From Segregation to Integration: The Landmark Case of Brown v Board of Education

The 1954 decision in Brown v Board of Education was monumental. The Supreme Court overturned the Plessy decision, which allowed racial segregation in public facilities as long as they were equal. Studies have shown that integrated schools improve students’ college degree chances. However, segregation is still problematic due to redlining, housing discrimination, and zoning laws favoring certain neighborhoods.

Court Decision

After a series of class-action suits filed by the NAACP, the Supreme Court took up Brown v Board of Education and four related cases. A three-judge panel ruled against the plaintiffs in 1951, citing Plessy and Gong Lum v Rice, a Supreme Court case that upheld the segregation of Asian Americans in grade schools.

When the Supreme Court heard the case again in 1953, it was split on how to rule. Chief Justice Fred Vinson was not convinced that Plessy should be overturned, and several other justices also leaned toward upholding it. However, most of the Court agreed that segregation was unconstitutional. President Dwight Eisenhower appointed a new Justice to replace Vinson—Earl Warren, who would be instrumental in writing the majority opinion.

In his decision, Warren wrote that racial segregation violated the Constitution’s equal protection clause. He also cited psychological studies that showed that children in segregated schools felt inferior to those in integrated schools and that the separate facilities did not produce equality.

The Brown decision was an important milestone in America’s civil rights history. Although desegregation was not immediate, it began to take hold. In the years that followed, a wave of legislation, including the Civil Rights Act of 1964 and enforcement by the Justice Department, helped to accelerate the process.

Class Action Lawsuits

The NAACP and its legal offshoot, the Legal Defense Fund (LDF), devised a systematic attack on the separate but equal doctrine. The plan combined class-action school desegregation lawsuits in nationwide districts under one banner, Brown v Board of Education.

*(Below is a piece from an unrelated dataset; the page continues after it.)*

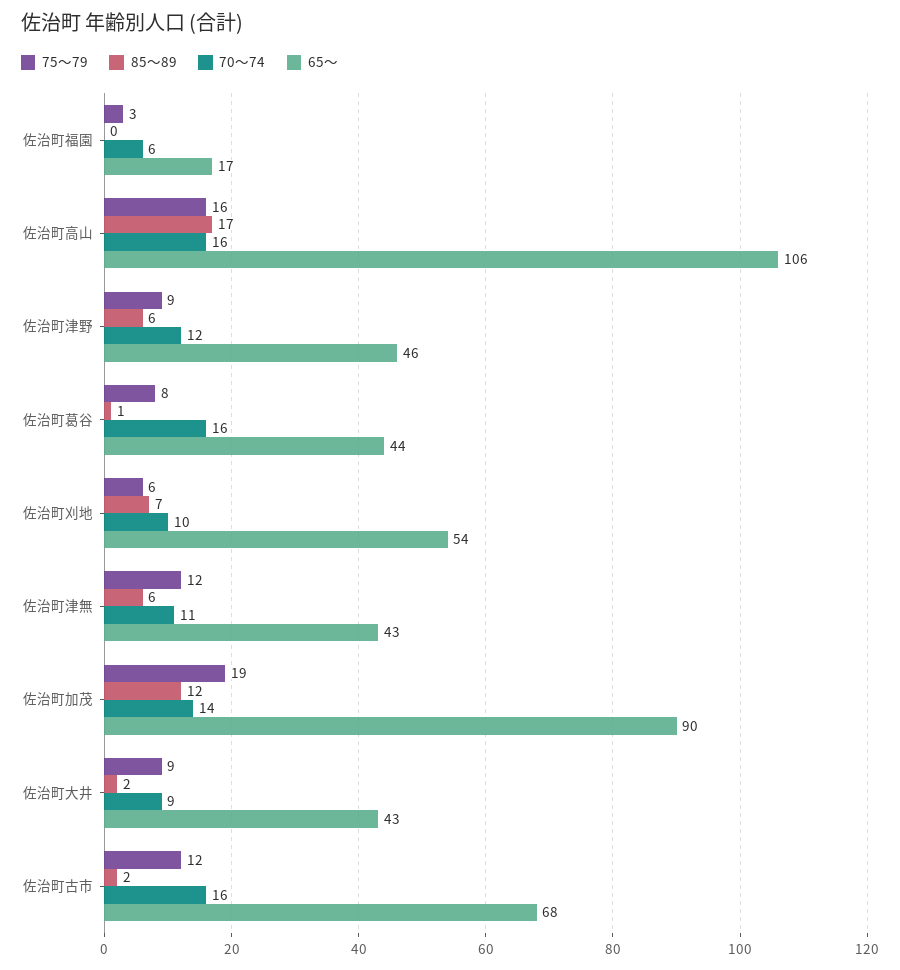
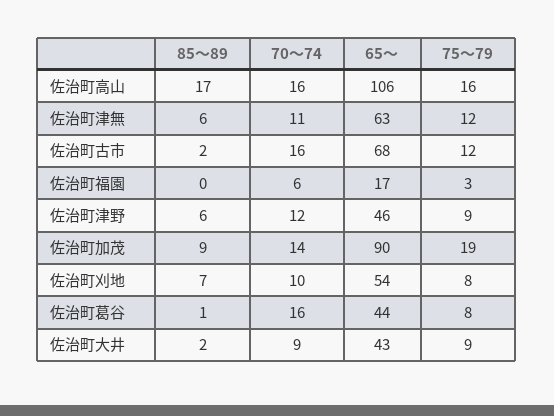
75～79, 佐治町刈地: 6 -> 8
65～, 佐治町津無: 43 -> 63
85～89, 佐治町加茂: 12 -> 9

The first case was filed in 1950 by a Washington, D.C., barber named Gardner Bishop. He was a member of the National Association for the Advancement of Colored People and an active member of his local African-American community, where he served on church boards and in sororities. But he and other Black parents were frustrated with the run-down facilities that served as their children’s schools.

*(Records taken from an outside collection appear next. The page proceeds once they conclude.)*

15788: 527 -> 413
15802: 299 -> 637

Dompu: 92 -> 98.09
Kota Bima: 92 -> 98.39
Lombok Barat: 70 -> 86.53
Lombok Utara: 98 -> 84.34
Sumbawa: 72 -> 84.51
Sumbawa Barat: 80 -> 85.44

In 1952, the Court consolidated Brown with three other cases: Briggs v Elliott in South Carolina, Davis v County School Board of Prince Edward County in Virginia, and Gebhart v Belton in Delaware. The Supreme Court ruled that segregation of public schools violated the Equal Protection Clause of the Fourteenth Amendment.

Despite the Court’s decision, many state and local officials ignored it. Governor Orval Faubus in Arkansas sent the state National Guard to prevent Black students from attending high school in Little Rock. This resulted in a tense standoff until President Eisenhower deployed federal troops, and nine students—known as the “Little Rock Nine”—were allowed to attend Central High School. Despite this resistance, most states eventually began desegregating their schools.

The NAACP

The NAACP was one of several organizations that backed the Brown case. Thurgood Marshall, the chief council for the NAACP’s Legal Defense Fund (LDF), recruited a team of the nation’s top attorneys. These included Robert Carter, Jack Greenberg, Constance Baker Motley, Spottswood Robinson, Oliver Hill, Louis Redding, Charles Bledsoe, and brothers John and Charles Scott. These LDF lawyers, along with James Nabrit and George E. C. Hayes, were part of an impressive array of African-American legal talent that brought a multi-faceted African-American response to the Supreme Court decision.

As the case moved to the Court, it became apparent that segregation was illegal and immoral. The physical facilities that were offered to blacks were often inferior to those of whites. It was a clear violation of the Fourteenth Amendment.

The Court ruled that schools were unequal and should be integrated. But, the Court needed to specify how that should be accomplished. The Justices did agree that local federal judges should decide on a desegregation plan “with all deliberate speed.” This high goal and weak enforcement process has characterized most periods of school desegregation since. The case was decided in 1954. By the time it was argued in the Supreme Court, there was considerable evidence that racial segregation had failed to produce educational equality. The majority of the justices agreed that it was unconstitutional.o

The Court’s Decision

The Brown decision overturned Plessy and declared that racial segregation violated the Equal Protection Clause of the Fourteenth Amendment. It also ruled that laws mandating segregation of schools were unconstitutional. This was a major victory for civil rights activists and the NAACP. The case began in 1951 when local school officials denied Oliver Brown’s daughter admission to the elementary school nearest their home and forced her to ride a bus to a black school that was far away. The NAACP recruited the Browns and other parents from around Topeka to file a class action lawsuit against the school district. The case eventually combined with several other school segregation cases, which the NAACP brought to the Supreme Court as a unified argument.